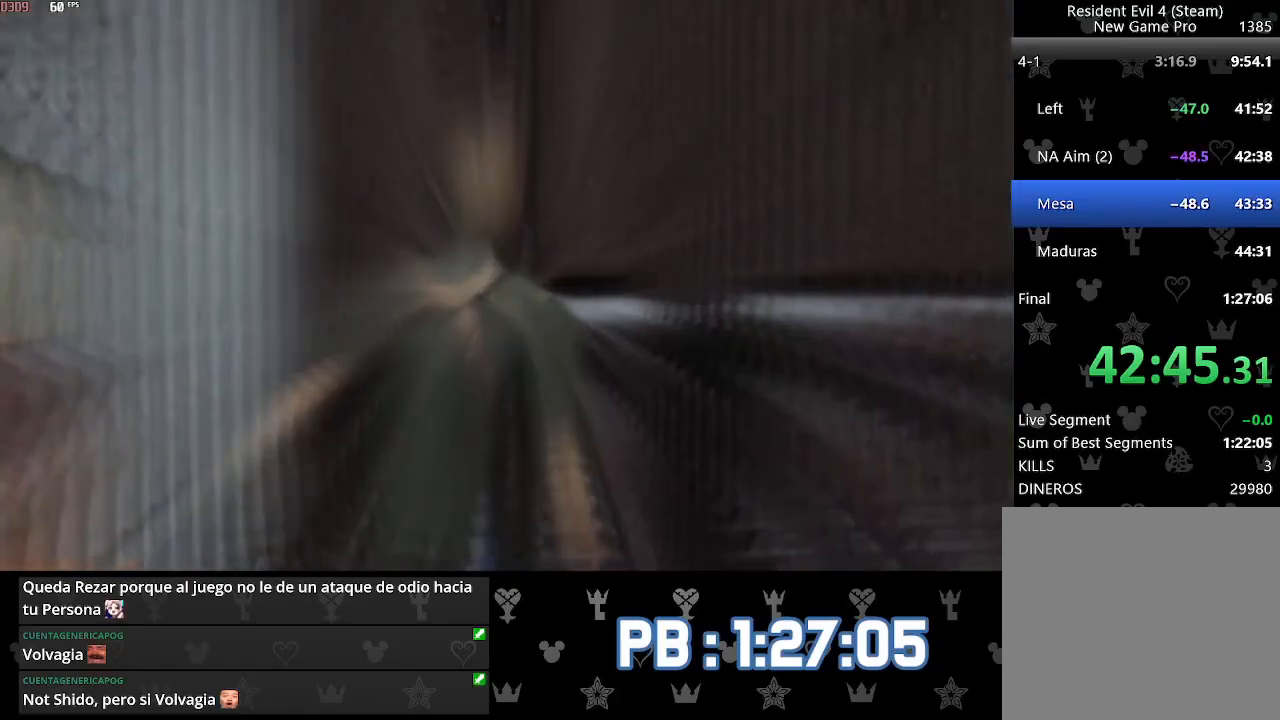
{"buttons": ["CIRCLE", "R1"], "left_stick": "up", "right_stick": "center", "events": [[183, "CIRCLE", "down"], [200, "CIRCLE", "up"], [350, "CIRCLE", "down"], [500, "R1", "down"]]}
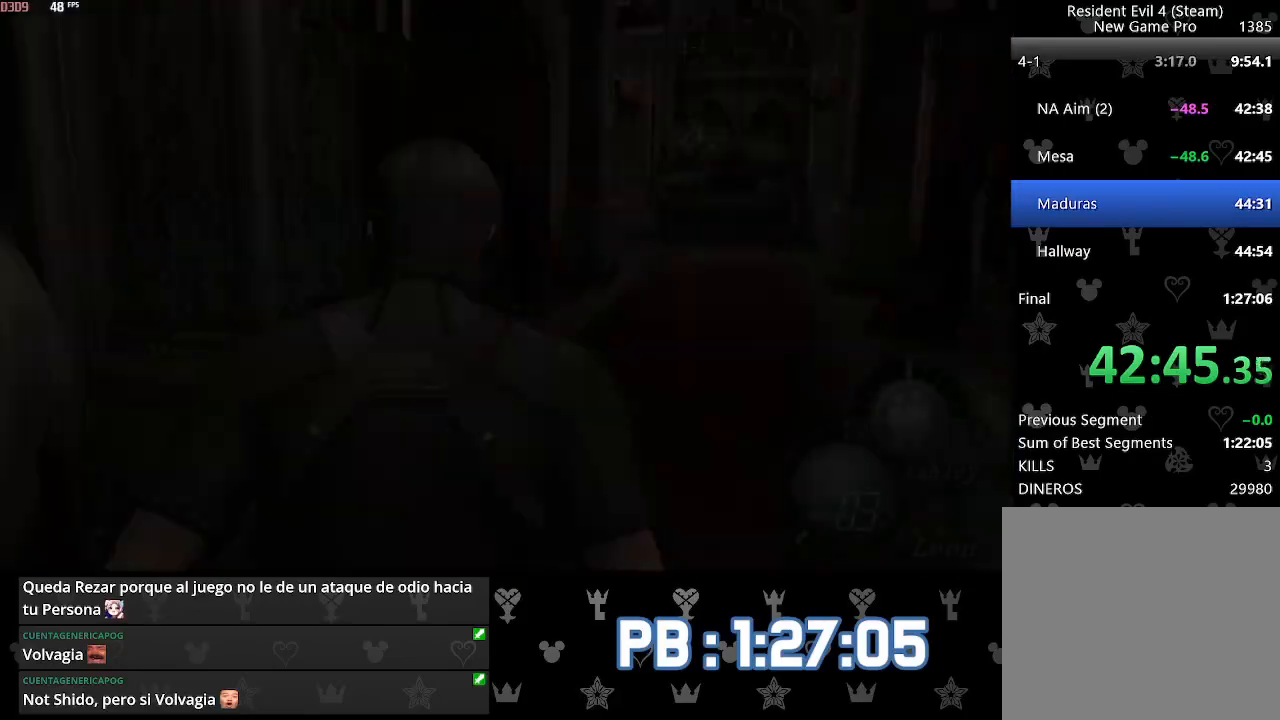
{"buttons": [], "left_stick": "up", "right_stick": "center", "events": [[33, "CIRCLE", "up"], [33, "DPAD_RIGHT", "down"], [117, "R1", "up"], [167, "DPAD_RIGHT", "up"]]}
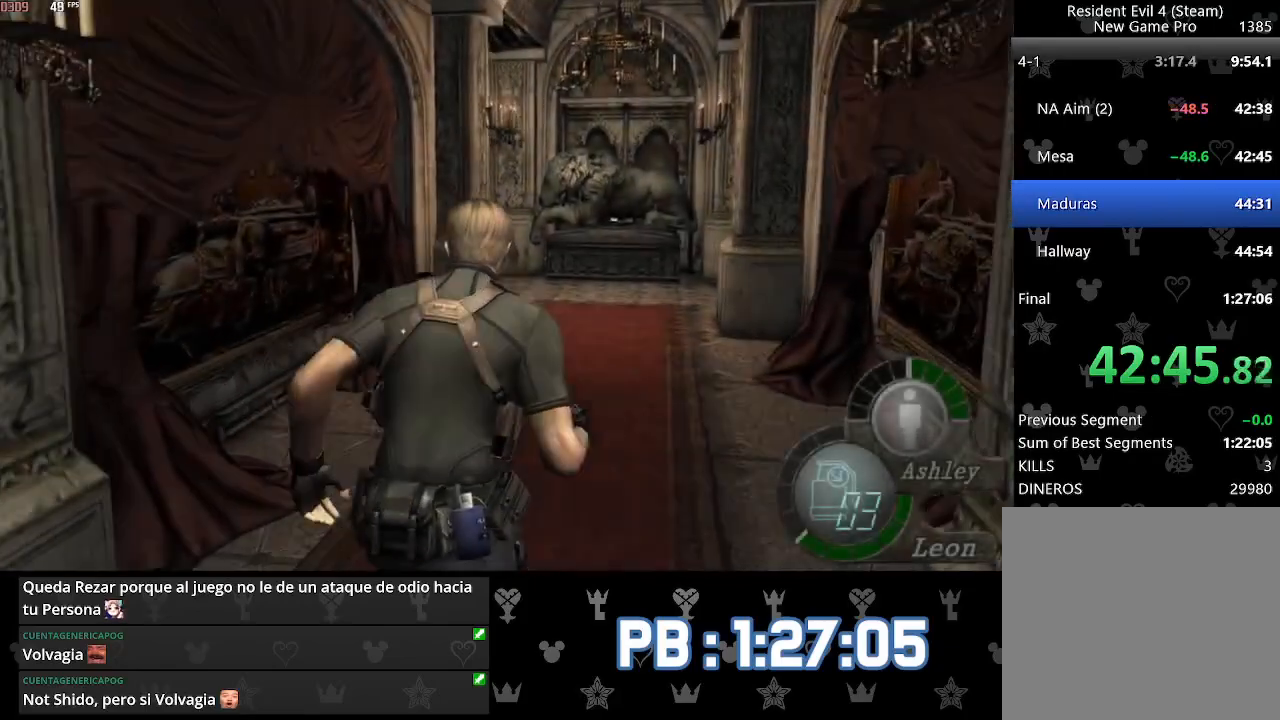
{"buttons": [], "left_stick": "up", "right_stick": "center", "events": [[50, "DPAD_LEFT", "down"], [100, "DPAD_LEFT", "up"]]}
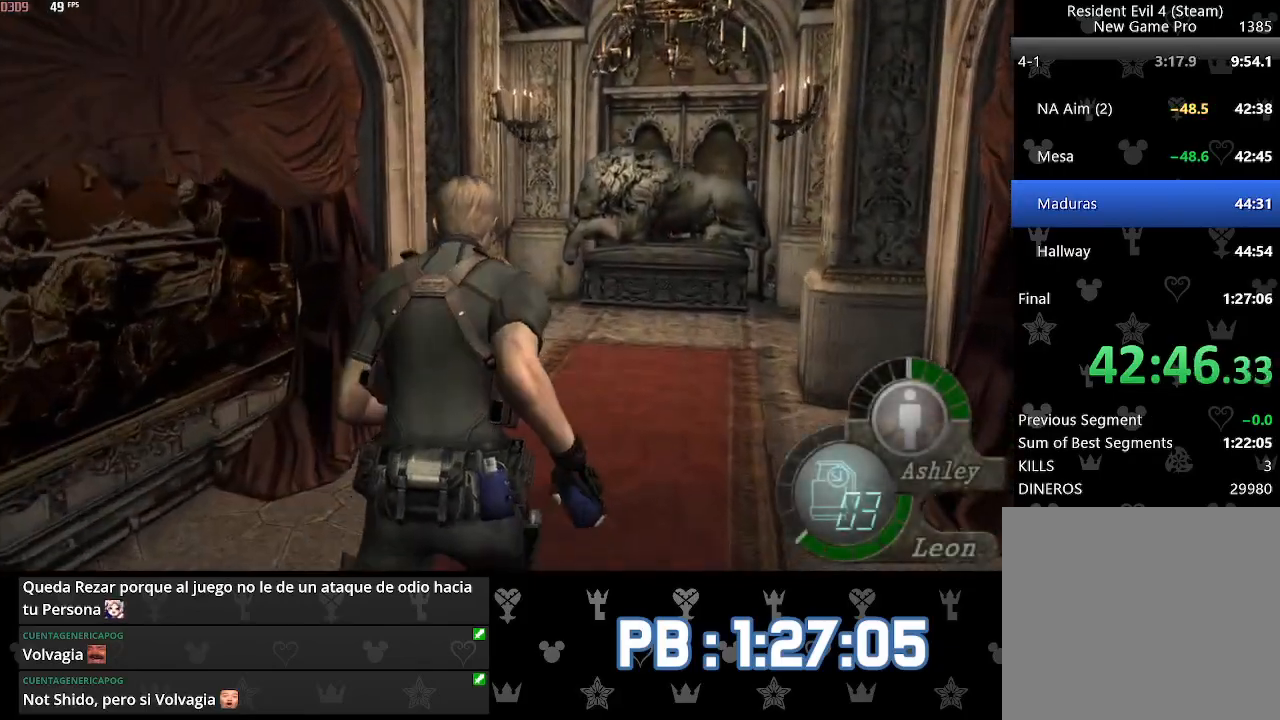
{"buttons": [], "left_stick": "up", "right_stick": "center", "events": [[67, "DPAD_LEFT", "down"], [83, "DPAD_LEFT", "up"], [467, "DPAD_LEFT", "down"], [500, "DPAD_LEFT", "up"]]}
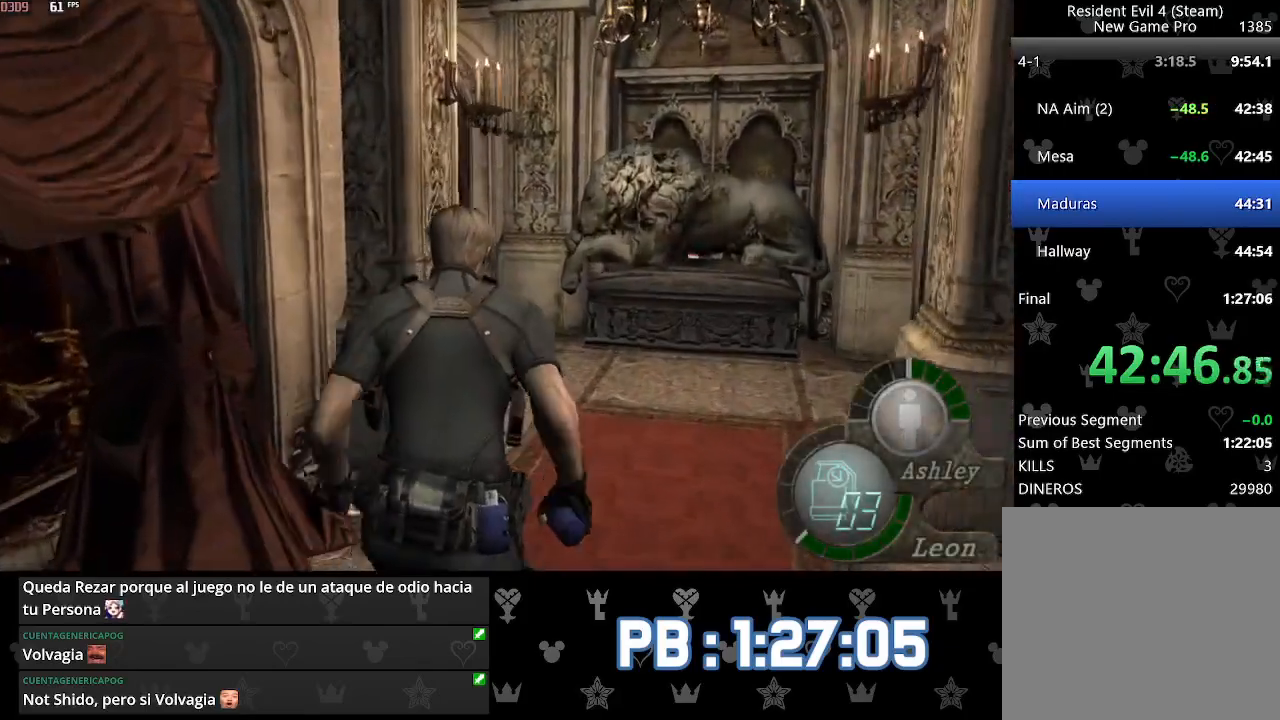
{"buttons": ["DPAD_LEFT"], "left_stick": "up", "right_stick": "center", "events": [[333, "DPAD_LEFT", "down"]]}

————————

GOAL OF THE EXERCISE »
Your answer should consist of each line of the data above in which the word "CIRCLE" occurs.

EXERCISE RESPONSE »
{"buttons": ["CIRCLE", "R1"], "left_stick": "up", "right_stick": "center", "events": [[183, "CIRCLE", "down"], [200, "CIRCLE", "up"], [350, "CIRCLE", "down"], [500, "R1", "down"]]}
{"buttons": [], "left_stick": "up", "right_stick": "center", "events": [[33, "CIRCLE", "up"], [33, "DPAD_RIGHT", "down"], [117, "R1", "up"], [167, "DPAD_RIGHT", "up"]]}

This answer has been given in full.